PASSAGE SHOWN:
########################################

C# Algorithms – Merging Multiple Rows of Data

algorithmscsorting

I need an algorithm to merge multiple rows for data, where one column is the index column and if one or more rows have the same index value merge the column values into a single row, and lastly sort the rows one the index column.

ASCII ART Example:

Starting point:

------------------------------------
| IndexCurve | Column A | Column B |
------------------------------------
| 1          | 1        |          |
------------------------------------
| 2          | 5        | 5        |
------------------------------------
| 1          |          | 1        |
------------------------------------
| 2          | 5        | 5        |
------------------------------------
| 3          | 1        |          |
------------------------------------

Outcome:

------------------------------------
| IndexCurve | Column A | Column B |
------------------------------------
| 1          | 1        | 1        |
------------------------------------
| 2          | 5        | 5        |
------------------------------------
| 3          | 1        |          |
------------------------------------

As you can see the empty columns have been merged, duplicates have been discarded and rows have been sorted on the index column. (NOTE: The column values should not add to each other.)

I have been trying to come up with an efficient algorithm for this but so far I think I have failed as i think its pretty ineffective and also its not working correctly.

Here I have some code to show you what I currently have, the first code pieces are just POCO objects to give you an idea of what I'm working with, have also included equal methods for you to see how I compare objects.

public interface IWitsmlLogCurveInfo
{
    string Mnemonic { get; set; }
    bool IndexCurve { get; set; }
}

public class WitsmlLogCurveInfo
{
    string Mnemonic { get; set; }
    bool IndexCurve { get; set; }

    protected bool Equals(WitsmlLogCurveInfo other)
    {
        return string.Equals(Mnemonic, other.Mnemonic);
    }

    public override bool Equals(object obj)
    {
        if(ReferenceEquals(null, obj))
        {
            return false;
        }
        if(ReferenceEquals(this, obj))
        {
            return true;
        }
        if(obj.GetType() != this.GetType())
        {
            return false;
        }
        return Equals((WitsmlLogCurveInfo)obj);
    }

    public override int GetHashCode()

########################################

DATASET EXTRACT:
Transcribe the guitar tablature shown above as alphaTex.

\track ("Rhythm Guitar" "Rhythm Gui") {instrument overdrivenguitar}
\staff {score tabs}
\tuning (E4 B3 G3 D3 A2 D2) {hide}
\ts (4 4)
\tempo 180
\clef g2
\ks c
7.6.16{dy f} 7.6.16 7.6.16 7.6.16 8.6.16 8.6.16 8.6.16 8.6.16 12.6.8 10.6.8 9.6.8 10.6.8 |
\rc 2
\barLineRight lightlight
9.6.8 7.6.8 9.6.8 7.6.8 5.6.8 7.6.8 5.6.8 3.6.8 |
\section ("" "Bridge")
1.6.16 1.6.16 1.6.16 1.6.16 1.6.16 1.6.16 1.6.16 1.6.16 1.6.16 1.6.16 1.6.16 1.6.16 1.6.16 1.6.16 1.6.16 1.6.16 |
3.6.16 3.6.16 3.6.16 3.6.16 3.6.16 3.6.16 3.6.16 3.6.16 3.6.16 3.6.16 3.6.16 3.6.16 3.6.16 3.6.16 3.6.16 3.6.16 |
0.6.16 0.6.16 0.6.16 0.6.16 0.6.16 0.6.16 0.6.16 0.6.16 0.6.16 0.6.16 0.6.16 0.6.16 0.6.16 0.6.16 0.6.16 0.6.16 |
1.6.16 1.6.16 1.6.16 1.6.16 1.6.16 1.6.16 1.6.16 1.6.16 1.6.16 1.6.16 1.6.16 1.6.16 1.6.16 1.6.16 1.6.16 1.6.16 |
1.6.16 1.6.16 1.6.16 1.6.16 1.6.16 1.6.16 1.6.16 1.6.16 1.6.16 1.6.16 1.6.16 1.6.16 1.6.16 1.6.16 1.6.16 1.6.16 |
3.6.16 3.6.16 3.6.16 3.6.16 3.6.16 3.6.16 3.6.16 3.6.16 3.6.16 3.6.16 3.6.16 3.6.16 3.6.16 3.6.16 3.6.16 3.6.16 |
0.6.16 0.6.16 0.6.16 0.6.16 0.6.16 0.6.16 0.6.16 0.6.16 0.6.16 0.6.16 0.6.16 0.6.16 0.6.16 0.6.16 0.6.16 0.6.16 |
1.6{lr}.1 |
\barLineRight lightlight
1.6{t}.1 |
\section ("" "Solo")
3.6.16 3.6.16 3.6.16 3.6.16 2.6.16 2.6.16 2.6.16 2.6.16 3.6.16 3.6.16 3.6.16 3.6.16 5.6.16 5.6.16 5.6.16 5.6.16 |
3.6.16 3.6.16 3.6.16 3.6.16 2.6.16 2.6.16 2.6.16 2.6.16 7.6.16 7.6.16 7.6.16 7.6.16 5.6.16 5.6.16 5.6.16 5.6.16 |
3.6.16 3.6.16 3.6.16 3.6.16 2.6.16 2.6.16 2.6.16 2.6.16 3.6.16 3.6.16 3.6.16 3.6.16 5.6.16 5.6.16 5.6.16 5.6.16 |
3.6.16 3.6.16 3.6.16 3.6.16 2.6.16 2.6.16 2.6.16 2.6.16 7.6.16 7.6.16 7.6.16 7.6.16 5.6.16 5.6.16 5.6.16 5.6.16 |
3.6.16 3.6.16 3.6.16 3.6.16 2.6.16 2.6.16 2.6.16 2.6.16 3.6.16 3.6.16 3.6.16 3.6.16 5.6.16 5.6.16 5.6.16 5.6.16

########################################

GOAL 1: Reproduce the records line for line, with every character unchanged.
GOAL 2: Pick up the C# row-merging post after its last line and keep writing it.

FINAL RESULT 1:
Transcribe the guitar tablature shown above as alphaTex.

\track ("Rhythm Guitar" "Rhythm Gui") {instrument overdrivenguitar}
\staff {score tabs}
\tuning (E4 B3 G3 D3 A2 D2) {hide}
\ts (4 4)
\tempo 180
\clef g2
\ks c
7.6.16{dy f} 7.6.16 7.6.16 7.6.16 8.6.16 8.6.16 8.6.16 8.6.16 12.6.8 10.6.8 9.6.8 10.6.8 |
\rc 2
\barLineRight lightlight
9.6.8 7.6.8 9.6.8 7.6.8 5.6.8 7.6.8 5.6.8 3.6.8 |
\section ("" "Bridge")
1.6.16 1.6.16 1.6.16 1.6.16 1.6.16 1.6.16 1.6.16 1.6.16 1.6.16 1.6.16 1.6.16 1.6.16 1.6.16 1.6.16 1.6.16 1.6.16 |
3.6.16 3.6.16 3.6.16 3.6.16 3.6.16 3.6.16 3.6.16 3.6.16 3.6.16 3.6.16 3.6.16 3.6.16 3.6.16 3.6.16 3.6.16 3.6.16 |
0.6.16 0.6.16 0.6.16 0.6.16 0.6.16 0.6.16 0.6.16 0.6.16 0.6.16 0.6.16 0.6.16 0.6.16 0.6.16 0.6.16 0.6.16 0.6.16 |
1.6.16 1.6.16 1.6.16 1.6.16 1.6.16 1.6.16 1.6.16 1.6.16 1.6.16 1.6.16 1.6.16 1.6.16 1.6.16 1.6.16 1.6.16 1.6.16 |
1.6.16 1.6.16 1.6.16 1.6.16 1.6.16 1.6.16 1.6.16 1.6.16 1.6.16 1.6.16 1.6.16 1.6.16 1.6.16 1.6.16 1.6.16 1.6.16 |
3.6.16 3.6.16 3.6.16 3.6.16 3.6.16 3.6.16 3.6.16 3.6.16 3.6.16 3.6.16 3.6.16 3.6.16 3.6.16 3.6.16 3.6.16 3.6.16 |
0.6.16 0.6.16 0.6.16 0.6.16 0.6.16 0.6.16 0.6.16 0.6.16 0.6.16 0.6.16 0.6.16 0.6.16 0.6.16 0.6.16 0.6.16 0.6.16 |
1.6{lr}.1 |
\barLineRight lightlight
1.6{t}.1 |
\section ("" "Solo")
3.6.16 3.6.16 3.6.16 3.6.16 2.6.16 2.6.16 2.6.16 2.6.16 3.6.16 3.6.16 3.6.16 3.6.16 5.6.16 5.6.16 5.6.16 5.6.16 |
3.6.16 3.6.16 3.6.16 3.6.16 2.6.16 2.6.16 2.6.16 2.6.16 7.6.16 7.6.16 7.6.16 7.6.16 5.6.16 5.6.16 5.6.16 5.6.16 |
3.6.16 3.6.16 3.6.16 3.6.16 2.6.16 2.6.16 2.6.16 2.6.16 3.6.16 3.6.16 3.6.16 3.6.16 5.6.16 5.6.16 5.6.16 5.6.16 |
3.6.16 3.6.16 3.6.16 3.6.16 2.6.16 2.6.16 2.6.16 2.6.16 7.6.16 7.6.16 7.6.16 7.6.16 5.6.16 5.6.16 5.6.16 5.6.16 |
3.6.16 3.6.16 3.6.16 3.6.16 2.6.16 2.6.16 2.6.16 2.6.16 3.6.16 3.6.16 3.6.16 3.6.16 5.6.16 5.6.16 5.6.16 5.6.16

FINAL RESULT 2:
    {
        return (Mnemonic != null ? Mnemonic.GetHashCode() : 0);
    }
}

public interface IWitsmlLogDataColumn
{
    IWitsmlLogCurveInfo WitsmlLogCurveInfo { get; set; }
    string Value { get; set; }
}

public class WitsmlLogDataColumn : IWitsmlLogDataColumn
{
    public IWitsmlLogCurveInfo WitsmlLogCurveInfo { get; set; }
    public string Value { get; set; }

    protected bool Equals(WitsmlLogDataColumn other)
    {
        return string.Equals(Value, other.Value) && string.Equals(WitsmlLogCurveInfo, other.WitsmlLogCurveInfo);
    }

    public override bool Equals(object obj)
    {
        if(ReferenceEquals(null, obj))
        {
            return false;
        }
        if(ReferenceEquals(this, obj))
        {
            return true;
        }
        if(obj.GetType() != this.GetType())
        {
            return false;
        }
        return Equals((WitsmlLogDataColumn)obj);
    }

    public override int GetHashCode()
    {
        unchecked
        {
            return ((Value != null ? Value.GetHashCode() : 0) * 397) ^ (WitsmlLogCurveInfo != null ? WitsmlLogCurveInfo.GetHashCode() : 0);
        }
    }
}

public interface IWitsmlLogDataRow
{
    IList<IWitsmlLogDataColumn> Columns { get; set; }
    IWitsmlLogDataColumn GetIndexColumn();
}

public class WitsmlLogDataRow : IWitsmlLogDataRow
{
    public IList<IWitsmlLogDataColumn> Columns { get; set; }

    public IWitsmlLogDataColumn GetIndexColumn()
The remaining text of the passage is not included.